Mostra-mercato al carcere minorile per finanziare la nuova comunità di Canicattì

“Icone bizantine: fede e arte”, e’ il titolo della mostra-mercato di icone sacre tenutasi sabato mattina presso l’ IPM di Caltanissetta.

La Direzione dell’Istituto Penale per i Minorenni in collaborazione con la Diocesi di Caltanissetta e l’Associazione “l’ulivo e la Vite” Onlus ha organizzato presso l’IPM la mostra con l’obiettivo di raccogliere fondi per sostenere il progetto di apertura di una comunità per minori, “L’oasi della Divina Misericordia” che aprirà a breve nel comune di Canicattì. Si tratta di una comunità per minori vittime di violenza, come spiega Don Ignazio Messina, presidente dell’associaizone e animatore delle iniziative.

All’incontro ha partecipato il vescovo Mario Russotto, la direttrice dell’ Istituto Penale per i Minorenni, Alfonsa Miccichè, il magistrato Gabriella Tomai e il Cappellano dell’Istituto Don Alessandro Giambra.Ha concluso i lavori il Presidente dell’ Associazione “L’ulivo e la vite”, Don Ignazio Nicosia.

Un’iniziativa per sostenerne un’altra. “Noi siamo felicissimi di sostenere la nascita di una nova comunità a Canicattì, anche perchè sarà nel centro urbano e inglobata nel territorio. Eì importante perchè così i ragazzi non vivranno una condizione di disagio, ma vivranno nel territorio insieme agli abitanti e quindi partecipi della comunità”. E’ stata la dottoressa Miccichè, con il resaponsabile degli educatori, Enzo Indorato e Don Giambra a invitare diversi “amici” dell’Istituto penale minorile, in modo da aiutare la buona riuscita della mostra mercato.

Si tratta di quadri che raffigurano immagini ed icone sacre, realizzazioni originali dei frati del Monte Athos in Grecia che l’associazione di Don Ignazio Nicosia va ad acquistare direttamente in Grecia e poi rivende. Il ricavato viene utilizzato per le diverse iniziative, tra le altre, quelle collegate alla casa di cura protetta per anziani.

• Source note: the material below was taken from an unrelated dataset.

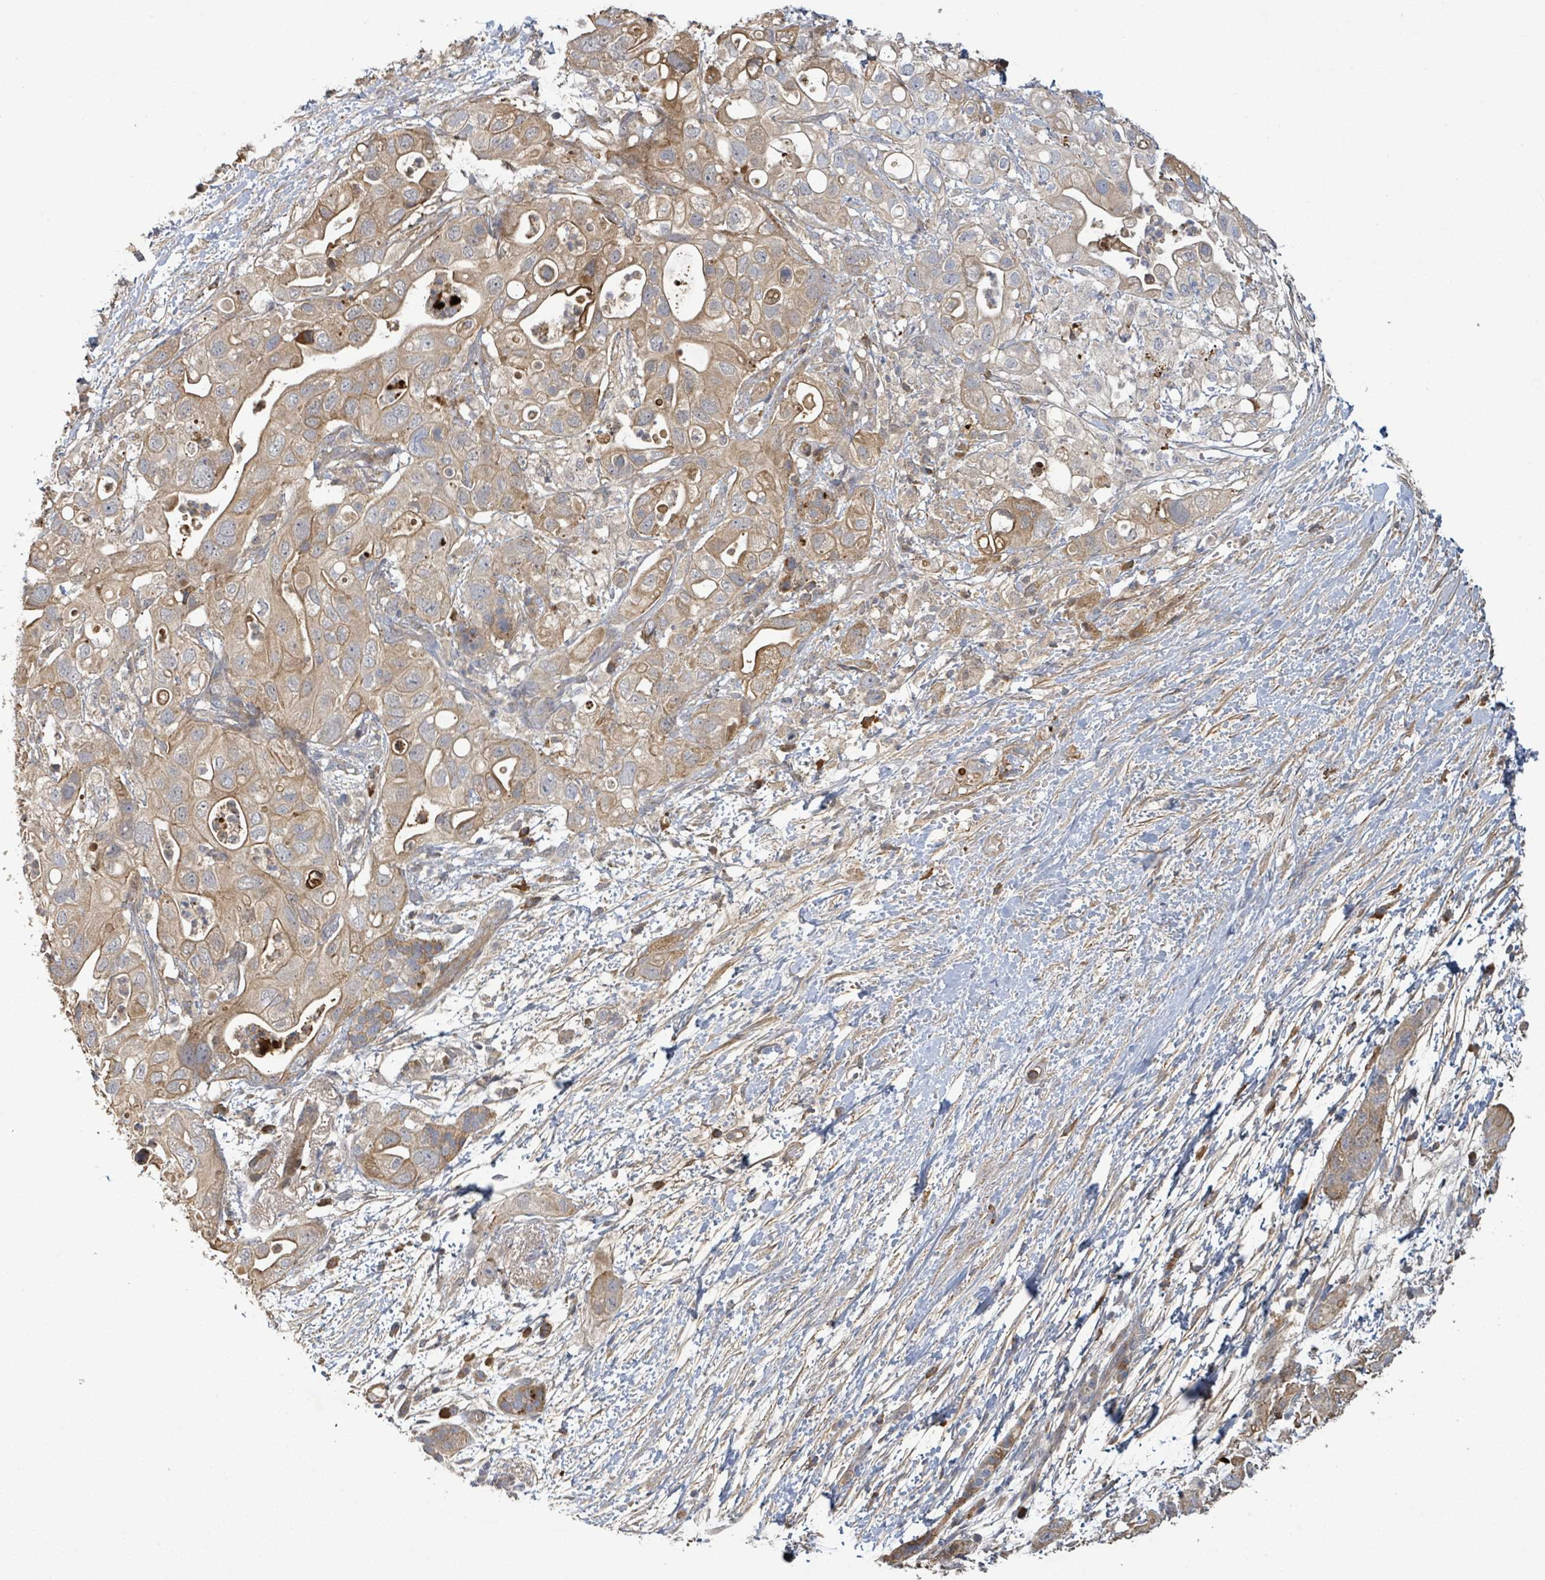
{"staining": {"intensity": "moderate", "quantity": ">75%", "location": "cytoplasmic/membranous"}, "tissue": "pancreatic cancer", "cell_type": "Tumor cells", "image_type": "cancer", "snomed": [{"axis": "morphology", "description": "Adenocarcinoma, NOS"}, {"axis": "topography", "description": "Pancreas"}], "caption": "Immunohistochemistry image of neoplastic tissue: pancreatic adenocarcinoma stained using immunohistochemistry (IHC) shows medium levels of moderate protein expression localized specifically in the cytoplasmic/membranous of tumor cells, appearing as a cytoplasmic/membranous brown color.", "gene": "STARD4", "patient": {"sex": "female", "age": 72}}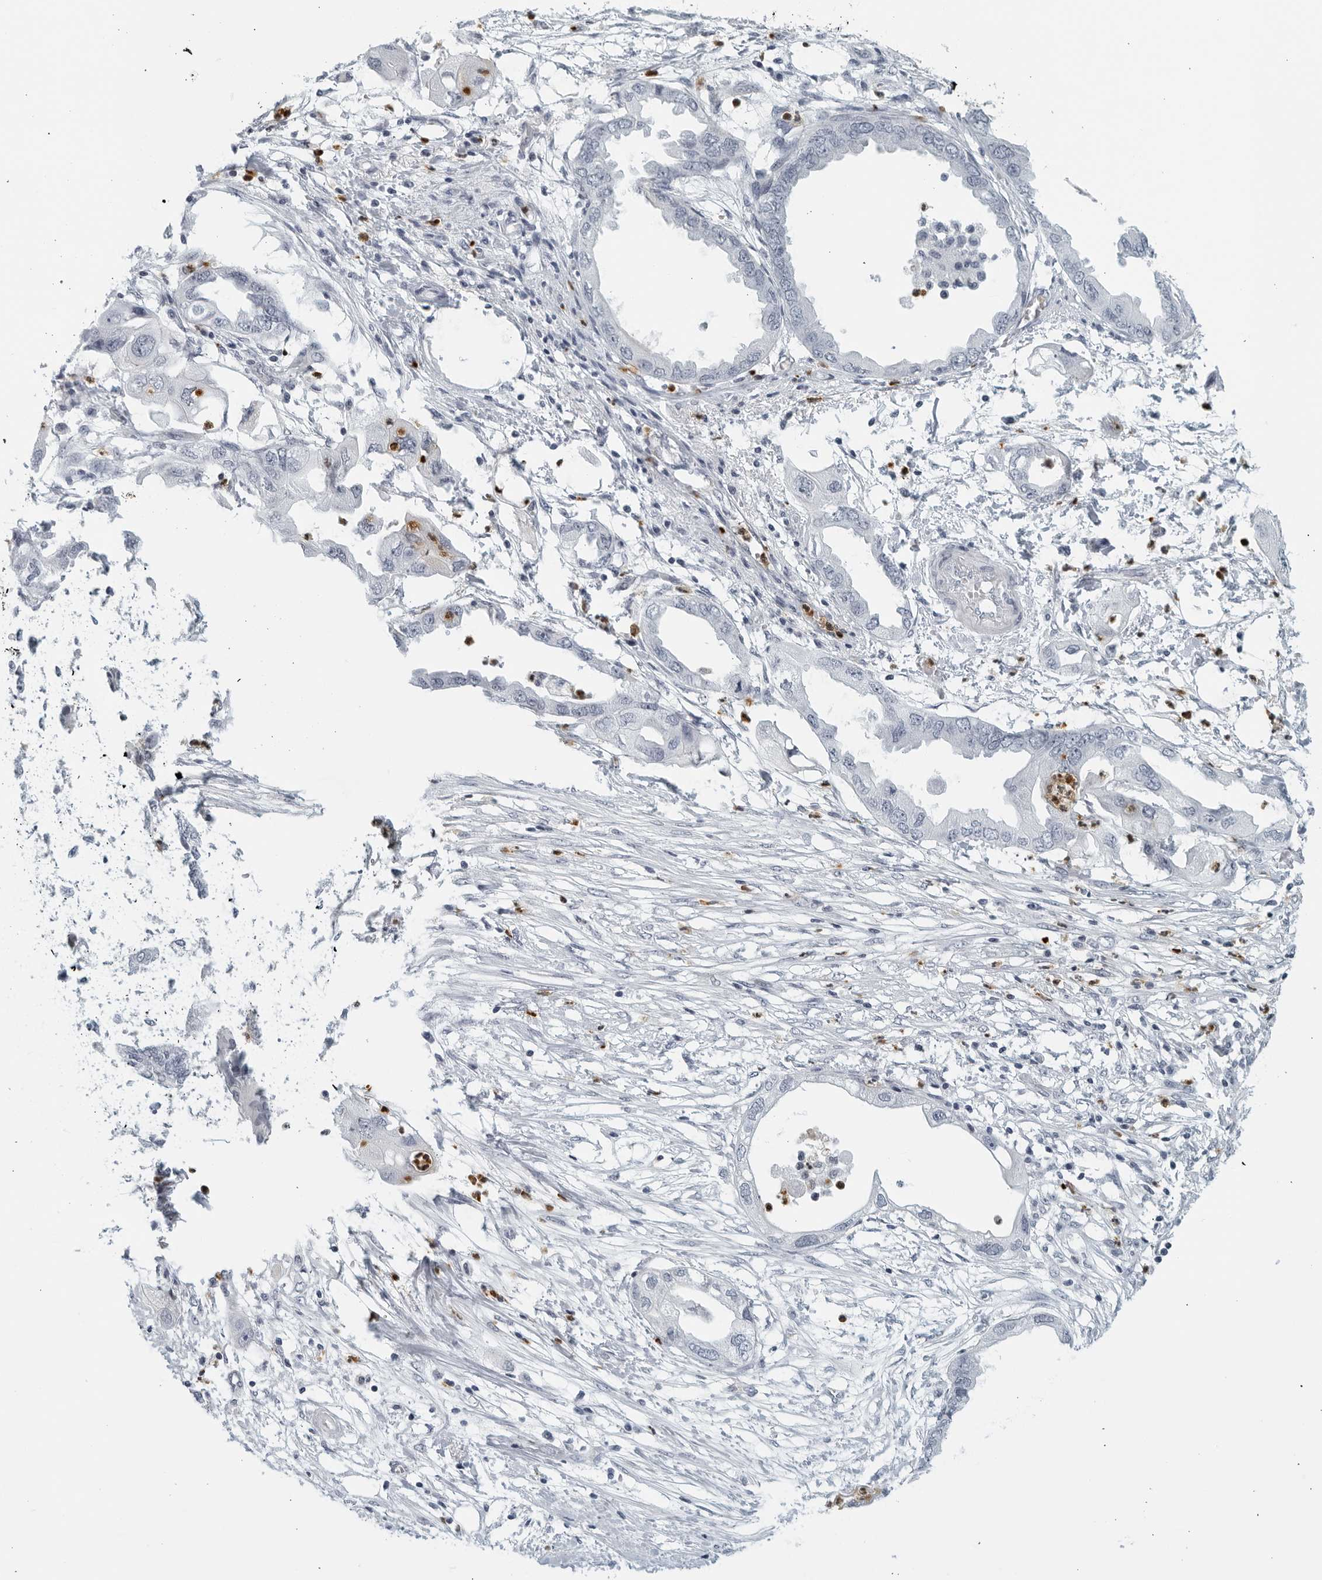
{"staining": {"intensity": "negative", "quantity": "none", "location": "none"}, "tissue": "endometrial cancer", "cell_type": "Tumor cells", "image_type": "cancer", "snomed": [{"axis": "morphology", "description": "Adenocarcinoma, NOS"}, {"axis": "morphology", "description": "Adenocarcinoma, metastatic, NOS"}, {"axis": "topography", "description": "Adipose tissue"}, {"axis": "topography", "description": "Endometrium"}], "caption": "DAB immunohistochemical staining of endometrial cancer (metastatic adenocarcinoma) demonstrates no significant staining in tumor cells.", "gene": "KLK7", "patient": {"sex": "female", "age": 67}}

“L’occasione – spiega il vescovo Mario Russotto – è la presentazione di queste Icone, ma io non vorrei perdere di vista che i veri protagonisti sono i ragazzi del carcere minorile. Loro devono imparare ad essere artigiani e artisti della loro vita. L vera grande icona di Dio è l’uomo, vivo, vivente e liberato. Vorrei dire ai ragazzi che mentre si ammira la bellezza artistica delle icone fatte a mano, anche loro devono imparare a ridipingere la icona della loro responsabilità e della loro personalità per tornare e imparare a essere davvero uomini liberi”.

Intervista al Vescovo Mario Russotto (ASCOLTA)

Don Ignazio Nicosia non nega che la comunità per minori è una sorta di scommessa. “La mostra viene portata in giro dall’ “Ulivo e la vite” in tutte le parrocchie della Sicilia. Le andiamo a prendere noi stessi in Grecia. Lanciamo un invito per la creazione di un’oasi della Divina Misericordia, per una comunità a Canicattì, della cui sede abbiamo fatto già il compromesso. Oltre ai minori vittime di violenze, abbiamo 3 mila metri quadrati dove ingrandire per una casa per ragazze madri, disabili e anziani. In famiglia si vive meglio, il bimbo con l’anziano, la ragazza madre con l’anziano e il bambino, allora c’è la sinergia della famiglia. Questo è il nostro progetto, speriamo che sia anche il progetto di dio. Speriamo di portare a compimento questo progetto”.